With The Merge around the corner (I’ve read posts from 2014 starting with exactly the same sentence) I thought it would be a good time to share something I wrote when researching proof of stake.
This is basically my version of what the heck is proof of stake and how does it work anyway, particularly the how does it work part. It goes over Tendermint but focuses on Gasper, which is what Ethereum will implement.
If you prefer, there is a PDF version of this article.
It is far from perfect, and at times it skews too much into just notes for myself. If you have any questions about it just ping me at @0xmatebabe on Twitter.
We start by analyzing consensus itself, listing the implementation strategies of proof-of-stake and then reviewing GASPER in more detail.
What is consensus anyway? Link to heading
Two main ingredients:
- A Fork Choice Rule: a function $fork()$ that when given a view $G$ (ie, a series of blocks) can identify a canonical chain with its single leaf node (ie: latest block) $B$. Intuitively: a rule for validators to choose the right chain when presented with conflicting blocks.
——
[Set problem A] Work out how many lines of the records contain the string "confirm" and give only that number.

Recorded data:
——
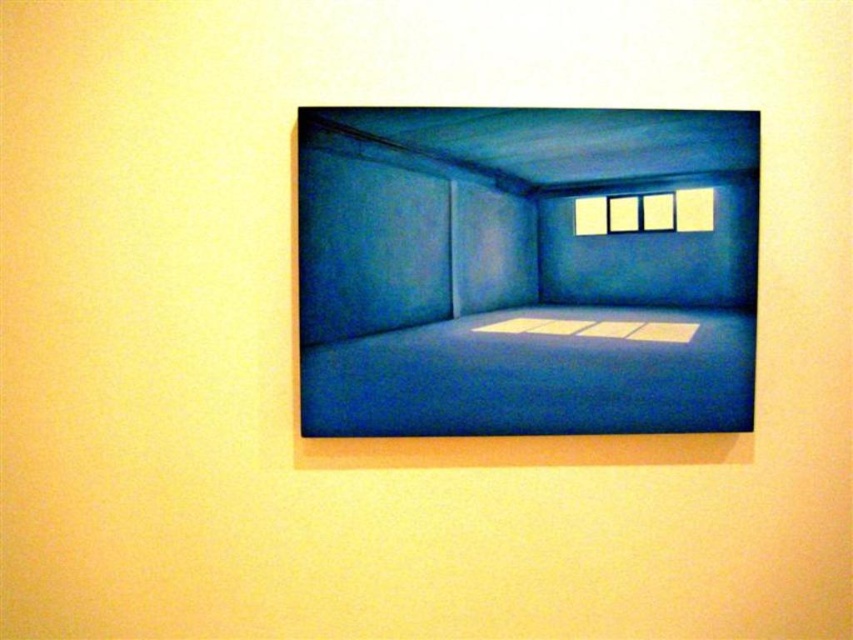
Question: Which of the following is the farthest from the observer?

Choices:
 (A) blue matte room at center
 (B) white matte window at upper center

Answer: (B)

Question: Which point is farther to the camera?

Choices:
 (A) (349, 412)
 (B) (653, 227)

Answer: (B)

Question: Which point is closer to the camera?

Choices:
 (A) (519, 179)
 (B) (579, 224)

Answer: (A)

Question: Does blue matte room at center appear on the right side of white matte window at upper center?

Choices:
 (A) no
 (B) yes

Answer: (A)

Question: Is blue matte room at center further to the viewer compared to white matte window at upper center?

Choices:
 (A) no
 (B) yes

Answer: (A)

Question: Is blue matte room at center below white matte window at upper center?

Choices:
 (A) yes
 (B) no

Answer: (A)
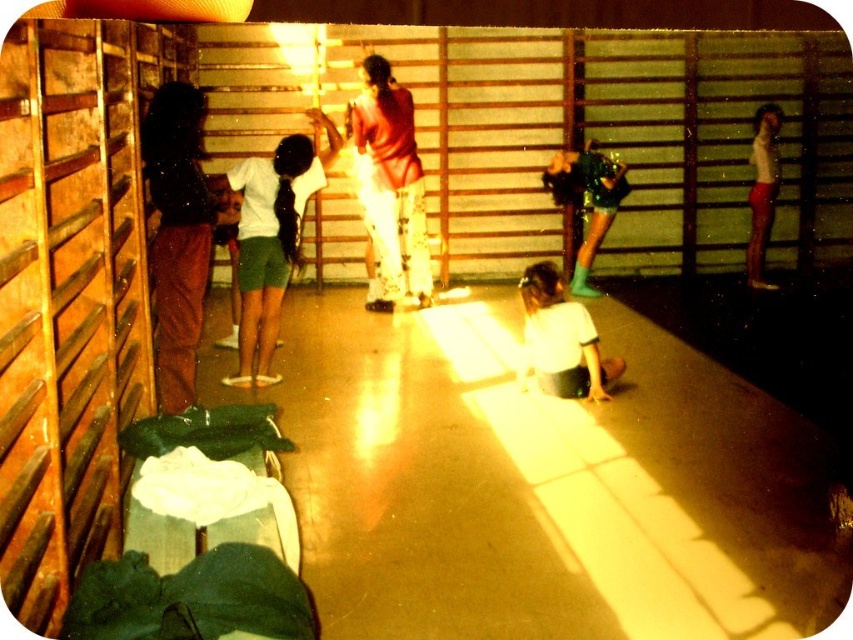
From the picture: You are a dancer preparing for a performance and need to choose between the matte brown pants at left and the shiny green boots at center. Which item is smaller in size?

The matte brown pants at left has a smaller size compared to the shiny green boots at center, so the matte brown pants at left is the smaller item.

You are a photographer setting up for a photoshoot in the dance studio. You need to position a light source to the right of the white matte shorts at center and the white matte shirt at lower center. Where should you place the light source relative to these two items?

The light source should be placed to the right of both the white matte shorts at center and the white matte shirt at lower center since the white matte shorts at center is to the left of the white matte shirt at lower center.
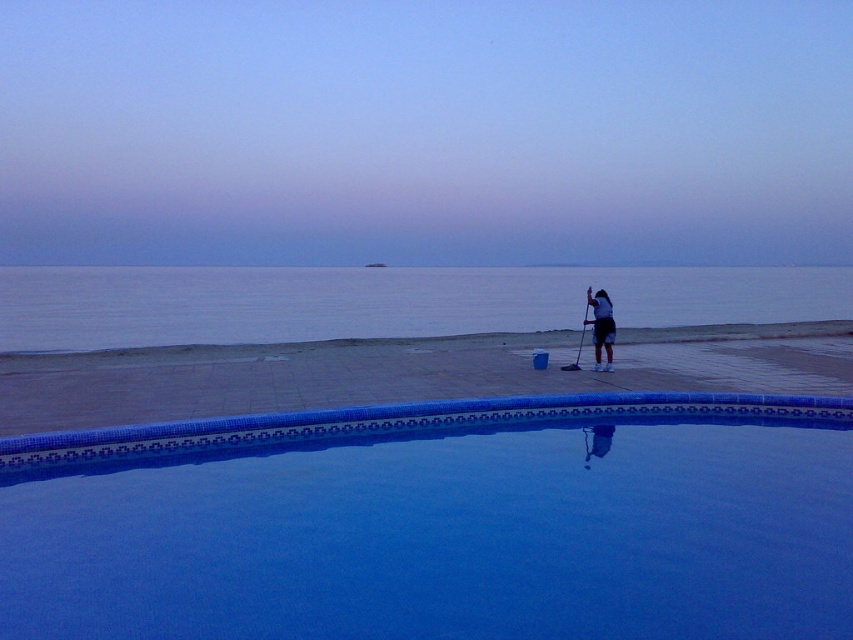
Is blue smooth water at center positioned at the back of dark blue fabric shorts at right?

No, it is in front of dark blue fabric shorts at right.

Where is `blue smooth water at center`? blue smooth water at center is located at coordinates (384, 301).

At what (x,y) coordinates should I click in order to perform the action: click on blue smooth water at center. Please return your answer as a coordinate pair (x, y). This screenshot has width=853, height=640. Looking at the image, I should click on (384, 301).

Is point (325, 420) in front of point (659, 387)?

Yes, point (325, 420) is in front of point (659, 387).

From the picture: Can you confirm if blue glossy pool at center is bigger than smooth concrete beach at center?

No, blue glossy pool at center is not bigger than smooth concrete beach at center.

Is point (221, 522) positioned behind point (100, 362)?

That is False.

Where is `blue glossy pool at center`? blue glossy pool at center is located at coordinates (439, 522).

Is blue smooth water at center above smooth concrete beach at center?

Indeed, blue smooth water at center is positioned over smooth concrete beach at center.

Can you confirm if blue smooth water at center is wider than smooth concrete beach at center?

Yes.

Based on the photo, measure the distance between blue smooth water at center and camera.

They are 14.35 meters apart.

Where is `blue smooth water at center`? Image resolution: width=853 pixels, height=640 pixels. blue smooth water at center is located at coordinates (384, 301).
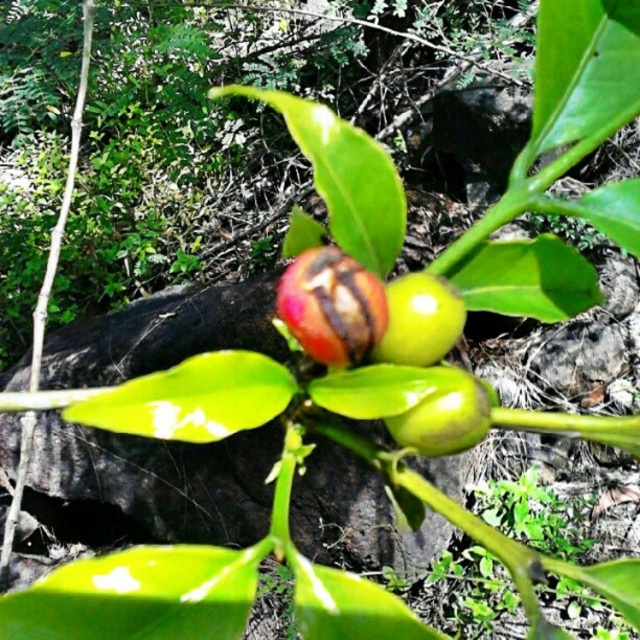
Who is more distant from viewer, [374,291] or [406,428]?

The point [406,428] is more distant.

Measure the distance between point (360, 285) and camera.

Point (360, 285) is 14.66 inches away from camera.

Does point (365, 300) lie behind point (477, 419)?

Yes, it is behind point (477, 419).

Find the location of a particular element. shiny red fruit at center is located at coordinates (332, 307).

Between point (324, 355) and point (445, 304), which one is positioned behind?

The point (445, 304) is more distant.

Is shiny red fruit at center to the right of green matte fruit at center from the viewer's perspective?

A: No, shiny red fruit at center is not to the right of green matte fruit at center.

You are a GUI agent. You are given a task and a screenshot of the screen. Output one action in this format:
    pyautogui.click(x=<x>, y=<y>)
    Task: Click on the shiny red fruit at center
    Image resolution: width=640 pixels, height=640 pixels.
    Given the screenshot: What is the action you would take?
    pyautogui.click(x=332, y=307)

This screenshot has height=640, width=640. I want to click on shiny red fruit at center, so (x=332, y=307).

Who is higher up, green matte fruit at center or green glossy fruit at center?

green matte fruit at center

Locate an element on the screen. The image size is (640, 640). green matte fruit at center is located at coordinates click(419, 321).

In order to click on green matte fruit at center in this screenshot , I will do `click(419, 321)`.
——
[Set problem B]
Answer these questions about the proof-of-stake article:
(i) Which protocol does it say Ethereum will implement?
(ii) Where can readers send their questions?
(iii) Given a view $G$, what does the fork choice rule identify?

[Task solution A] 2

[Task solution B]
(i) Gasper.
(ii) @0xmatebabe on Twitter.
(iii) A canonical chain with its single leaf node $B$, the latest block.